Finalement, si de simples citoyens sentent le besoin de faire cette démarche, on peut se poser cette question : les gens d'Immigration Canada font-ils bien leur travail? Renseignent-ils bien les immigrants sur la vie au Québec et au Canada? Peut-être bien que non. À en croire nos chers Français mécontents d'immigrer.com non, assurément! Peut-être y a-t-il encore du travail à faire de ce côté-là de la clôture?

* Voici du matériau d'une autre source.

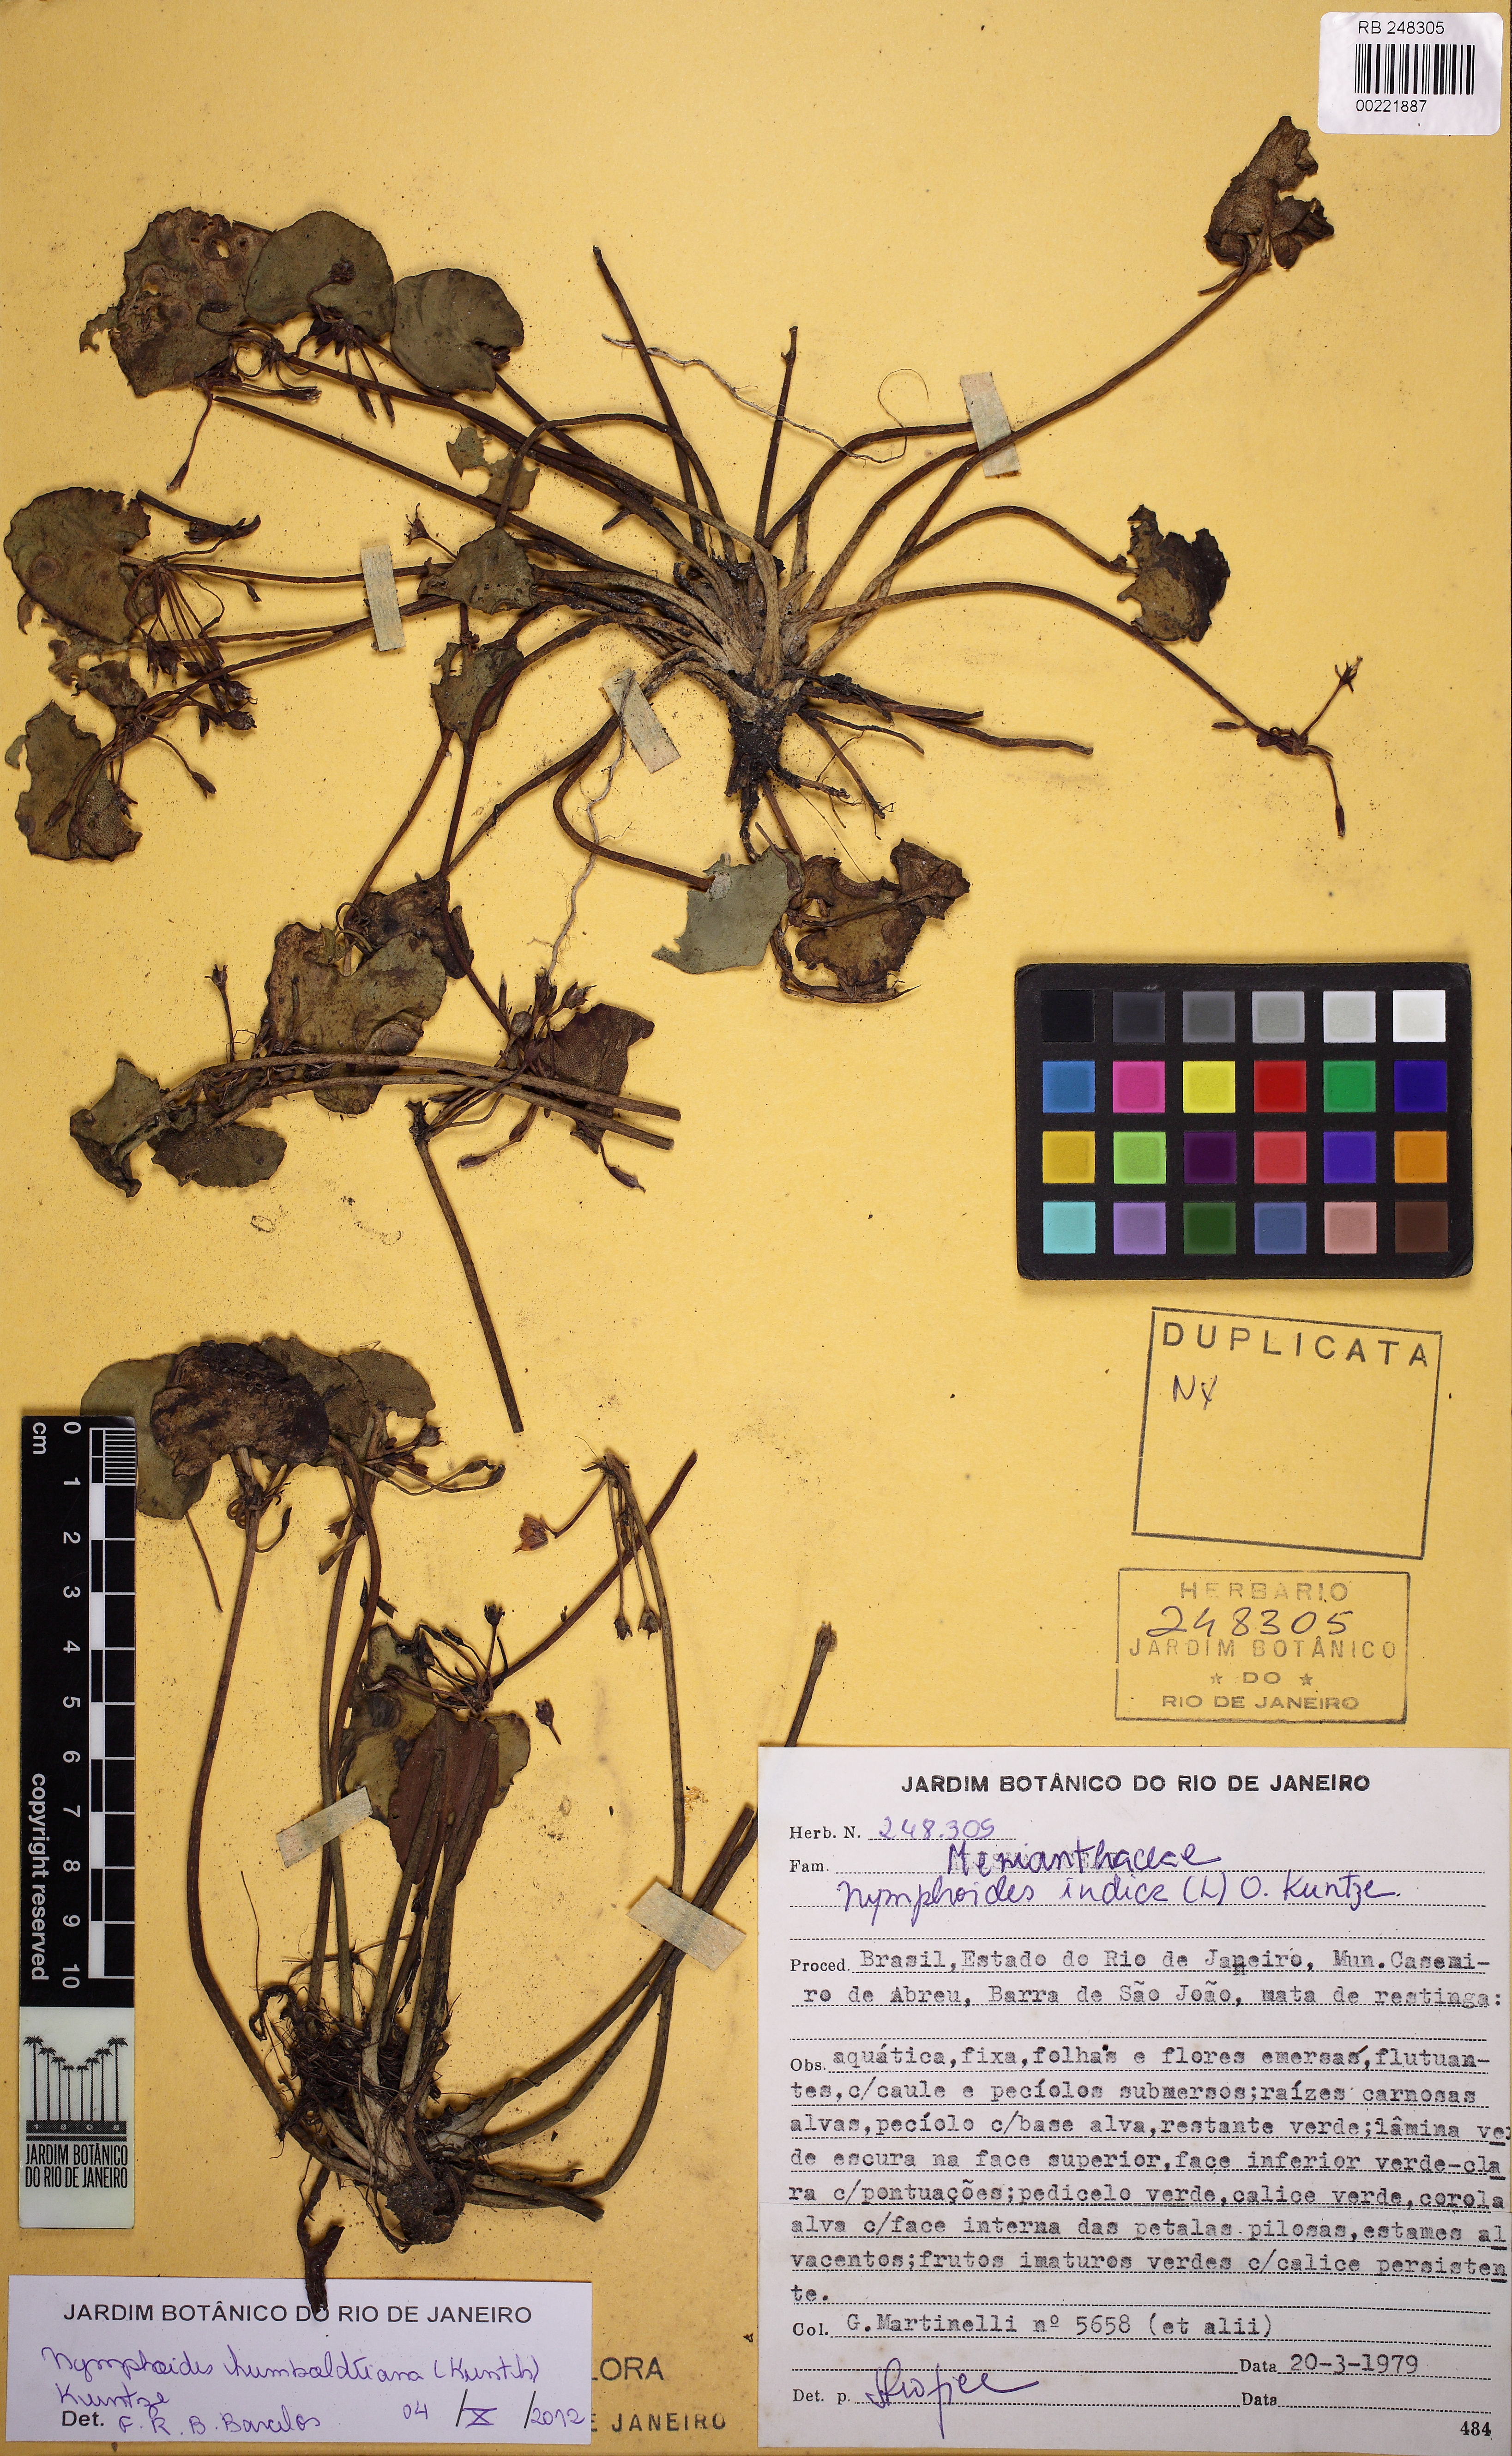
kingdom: Plantae
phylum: Tracheophyta
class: Magnoliopsida
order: Asterales
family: Menyanthaceae
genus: Nymphoides
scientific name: Nymphoides humboldtiana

Mais revenons à l'exemple de la France. En France, les immigrants qui veulent obtenir un titre de séjour reçoivent une brochure qui présente un peu les «normes de vie» des Français, ils voient une vidéo présentant les institutions françaises et certaines coutumes régionales et sont invités à signer un contrat d'accueil et d'intégration, à ce jour facultatif (mais son obligation est à l'étude). On les instruit aussi sur l'égalité absolue et non négociable entre les hommes et les femmes et on leur rappelle ce principe d'égalité à de nombreuses reprises tout au long de la formation civique (de huit heures) et des entretiens avec les agents de l'immigration. Toutefois, en consultant le site Web de l'
ANAEM, l'organisme responsable de l'accueil des immigrants, j'ai constaté que 8 % des refus féminins de signer ce contrat sont motivés par... l'interdiction par leur conjoint de le faire ou la pression communautaire!

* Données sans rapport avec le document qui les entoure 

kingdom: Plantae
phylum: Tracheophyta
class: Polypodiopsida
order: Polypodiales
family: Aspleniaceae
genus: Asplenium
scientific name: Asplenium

La cohabitation harmonieuse n'est vraiment pas gagnée avec les éléments radicaux ou ultra-orthodoxes de certaines cultures, même avec la meilleure préparation possible, mais jusqu'où va l'obligation de vivre en harmonie avec son voisin? Doit-on s'effacer devant lui pour préserver la paix? Je crois que l'initiative de Hérouxville annonce qu'il est nécesaire de réexaminer le contrat social passé avec nos immigrants, qui viendront en plus grand nombre au cours des prochaines années, d'expliquer davantage nos caractéristiques culturelles non négociables et d'annoncer ainsi nos limites en matière d'accommodement raisonnable.